Source passage:
"""
Jackson National's Profitable U.K. Divorce -- Heard on the Street
August 27 2020 - 8:01AM
Dow Jones News
By Rochelle Toplensky
Breakups are never easy, but taking time to do it properly can
be better for everyone.
Earlier this month insurer Prudential PLC confirmed plans to
split from its U.S. business Jackson National. Activist investor
Third Point has pushed for a quick breakup, but the London-listed
company is taking its time. That gives investors the chance to buy
in before the shares rerate.
The 172-year old insurer has two main businesses: Jackson
National, which specializes in retirement annuities for Americans;
and a Hong Kong-based business selling health and life insurance
and investments to the growing middle classes in Asia and
eventually Africa. Both are profitable, but incongruously grouped
together as Prudential they appear to fetch a lower valuation than
they might if assessed on their individual merits.
To address this so-called sum-of-the-parts problem, Third Point
pushed for a spinoff of Jackson directly to shareholders.
Prudential instead plans to list the U.S. business through an
initial public offering some time before next summer. It will
retain a stake that can then be sold down gradually.
Low interest rates and regulatory changes have prompted many
insurance companies to split into more focused businesses in recent
years. Prudential has already been through the separation ringer,
having spun off its U.K. investment business M&G last
October.
Jackson specializes in variable annuities, a stock-linked
retirement product that is "extremely complex to analyze,"
according to Third Point. It isn't the only investor to believe the
unit's value isn't reflected in Prudential's share price.
In June, Athene agreed to buy an 11% stake in Jackson for $500
million, which implies a $4.5 billion valuation. Apollo-backed
Athene is an annuities specialist and seen by many as a shrewd
investor. The number also is broadly in line with the valuation
multiple of rivals such as Equitable Holdings and Lincoln National.
"""
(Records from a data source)
"""
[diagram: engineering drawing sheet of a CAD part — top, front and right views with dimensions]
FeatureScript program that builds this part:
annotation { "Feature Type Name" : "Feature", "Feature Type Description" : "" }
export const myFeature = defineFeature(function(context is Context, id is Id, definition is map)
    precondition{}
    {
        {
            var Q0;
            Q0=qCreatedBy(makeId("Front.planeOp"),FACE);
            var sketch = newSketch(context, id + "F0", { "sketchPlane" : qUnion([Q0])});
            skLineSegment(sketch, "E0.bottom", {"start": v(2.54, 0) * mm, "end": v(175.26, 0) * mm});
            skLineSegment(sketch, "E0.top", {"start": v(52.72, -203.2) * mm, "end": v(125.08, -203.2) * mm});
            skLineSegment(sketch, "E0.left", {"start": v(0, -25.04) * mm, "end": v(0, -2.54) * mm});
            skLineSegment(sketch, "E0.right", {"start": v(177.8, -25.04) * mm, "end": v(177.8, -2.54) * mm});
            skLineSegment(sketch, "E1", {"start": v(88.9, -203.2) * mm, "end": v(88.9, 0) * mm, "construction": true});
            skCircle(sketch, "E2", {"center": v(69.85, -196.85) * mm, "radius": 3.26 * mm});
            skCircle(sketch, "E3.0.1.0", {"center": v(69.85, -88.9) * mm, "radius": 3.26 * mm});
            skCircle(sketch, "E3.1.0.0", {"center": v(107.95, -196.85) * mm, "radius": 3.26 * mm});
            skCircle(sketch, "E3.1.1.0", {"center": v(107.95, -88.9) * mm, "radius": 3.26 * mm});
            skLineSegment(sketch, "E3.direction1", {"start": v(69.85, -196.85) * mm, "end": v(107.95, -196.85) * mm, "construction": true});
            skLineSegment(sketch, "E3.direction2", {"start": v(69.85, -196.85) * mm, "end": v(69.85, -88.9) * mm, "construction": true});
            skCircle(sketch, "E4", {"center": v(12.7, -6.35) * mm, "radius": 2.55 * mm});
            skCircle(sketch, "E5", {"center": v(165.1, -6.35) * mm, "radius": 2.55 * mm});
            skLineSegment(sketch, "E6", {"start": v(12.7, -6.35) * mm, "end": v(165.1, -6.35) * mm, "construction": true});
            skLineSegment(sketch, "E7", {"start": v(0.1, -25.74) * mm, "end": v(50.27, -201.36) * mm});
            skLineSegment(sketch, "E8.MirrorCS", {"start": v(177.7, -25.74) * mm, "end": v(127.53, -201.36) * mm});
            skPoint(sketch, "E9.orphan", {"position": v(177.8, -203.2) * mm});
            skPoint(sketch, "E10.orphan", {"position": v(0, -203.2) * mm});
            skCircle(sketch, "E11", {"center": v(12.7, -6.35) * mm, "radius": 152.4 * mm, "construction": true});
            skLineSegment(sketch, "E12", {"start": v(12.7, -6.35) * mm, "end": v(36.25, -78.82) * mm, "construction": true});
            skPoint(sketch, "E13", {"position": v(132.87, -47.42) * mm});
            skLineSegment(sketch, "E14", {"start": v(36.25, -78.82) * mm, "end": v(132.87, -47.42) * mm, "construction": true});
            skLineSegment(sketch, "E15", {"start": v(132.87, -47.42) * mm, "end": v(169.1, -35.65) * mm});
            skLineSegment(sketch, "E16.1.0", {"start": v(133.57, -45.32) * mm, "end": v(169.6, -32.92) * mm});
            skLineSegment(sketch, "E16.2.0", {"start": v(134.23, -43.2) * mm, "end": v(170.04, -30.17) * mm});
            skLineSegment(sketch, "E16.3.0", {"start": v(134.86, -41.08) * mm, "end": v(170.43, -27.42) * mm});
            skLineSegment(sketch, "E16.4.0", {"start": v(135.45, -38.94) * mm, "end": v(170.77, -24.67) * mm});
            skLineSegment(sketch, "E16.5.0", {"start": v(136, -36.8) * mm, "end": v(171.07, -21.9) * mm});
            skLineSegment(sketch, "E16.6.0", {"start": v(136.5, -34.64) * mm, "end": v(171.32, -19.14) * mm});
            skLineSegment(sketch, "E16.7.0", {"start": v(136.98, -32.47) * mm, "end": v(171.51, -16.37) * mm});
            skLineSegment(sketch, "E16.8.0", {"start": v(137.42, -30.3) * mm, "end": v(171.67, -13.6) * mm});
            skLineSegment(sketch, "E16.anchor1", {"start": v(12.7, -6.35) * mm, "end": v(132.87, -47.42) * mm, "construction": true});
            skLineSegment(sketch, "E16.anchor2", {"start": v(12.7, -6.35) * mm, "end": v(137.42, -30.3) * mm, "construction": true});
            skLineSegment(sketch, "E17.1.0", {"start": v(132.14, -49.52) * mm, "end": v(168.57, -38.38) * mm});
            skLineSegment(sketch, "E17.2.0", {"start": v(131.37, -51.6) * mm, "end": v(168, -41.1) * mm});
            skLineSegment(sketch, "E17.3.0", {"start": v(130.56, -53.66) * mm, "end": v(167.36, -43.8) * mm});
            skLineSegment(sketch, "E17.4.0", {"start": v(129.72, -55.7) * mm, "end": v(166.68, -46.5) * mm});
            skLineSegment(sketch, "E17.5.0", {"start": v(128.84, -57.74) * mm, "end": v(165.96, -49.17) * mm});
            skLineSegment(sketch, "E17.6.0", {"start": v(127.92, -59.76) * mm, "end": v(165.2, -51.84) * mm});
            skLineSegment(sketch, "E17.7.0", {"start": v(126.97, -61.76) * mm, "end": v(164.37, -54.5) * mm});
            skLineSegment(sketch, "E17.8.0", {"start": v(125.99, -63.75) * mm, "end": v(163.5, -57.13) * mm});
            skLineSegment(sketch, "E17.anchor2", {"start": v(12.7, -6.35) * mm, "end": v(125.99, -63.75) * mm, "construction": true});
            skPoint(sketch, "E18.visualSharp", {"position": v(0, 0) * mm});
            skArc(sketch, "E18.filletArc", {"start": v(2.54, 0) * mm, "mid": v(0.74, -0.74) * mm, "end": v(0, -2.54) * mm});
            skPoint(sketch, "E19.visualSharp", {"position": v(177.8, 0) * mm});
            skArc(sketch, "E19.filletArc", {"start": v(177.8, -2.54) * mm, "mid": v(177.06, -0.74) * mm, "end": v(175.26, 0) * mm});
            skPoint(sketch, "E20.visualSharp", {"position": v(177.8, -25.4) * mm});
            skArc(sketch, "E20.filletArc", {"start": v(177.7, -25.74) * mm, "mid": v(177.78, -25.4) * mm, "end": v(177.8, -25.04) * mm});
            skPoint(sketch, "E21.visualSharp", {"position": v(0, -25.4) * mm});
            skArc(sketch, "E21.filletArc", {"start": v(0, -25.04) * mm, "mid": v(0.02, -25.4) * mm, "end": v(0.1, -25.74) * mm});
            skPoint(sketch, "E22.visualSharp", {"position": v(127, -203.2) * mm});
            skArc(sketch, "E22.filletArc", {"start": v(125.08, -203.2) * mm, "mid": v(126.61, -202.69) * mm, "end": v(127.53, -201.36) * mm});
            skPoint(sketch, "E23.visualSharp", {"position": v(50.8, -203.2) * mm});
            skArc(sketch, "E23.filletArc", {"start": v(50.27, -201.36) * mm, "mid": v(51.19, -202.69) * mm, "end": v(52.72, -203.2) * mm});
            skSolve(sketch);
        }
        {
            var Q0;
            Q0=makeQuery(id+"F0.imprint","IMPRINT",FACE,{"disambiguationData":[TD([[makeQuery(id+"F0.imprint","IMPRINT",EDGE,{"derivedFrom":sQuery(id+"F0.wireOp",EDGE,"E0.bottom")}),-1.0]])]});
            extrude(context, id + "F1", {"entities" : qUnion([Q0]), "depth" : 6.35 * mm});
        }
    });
"""
Task instructions:
- 1) Apart from Prudential and Jackson National, which companies are named in the body of the Prudential article, beginning with "Breakups are never easy"? List them all.
- 2) Transcribe the passage of the Prudential article starting with "according to Third" and going on through "and Lincoln National.".

Worked answers:
- 1) Third Point, M&G, Athene, Apollo, Equitable Holdings, Lincoln National

- 2)
according to Third Point. It isn't the only investor to believe the
unit's value isn't reflected in Prudential's share price.
In June, Athene agreed to buy an 11% stake in Jackson for $500
million, which implies a $4.5 billion valuation. Apollo-backed
Athene is an annuities specialist and seen by many as a shrewd
investor. The number also is broadly in line with the valuation
multiple of rivals such as Equitable Holdings and Lincoln National.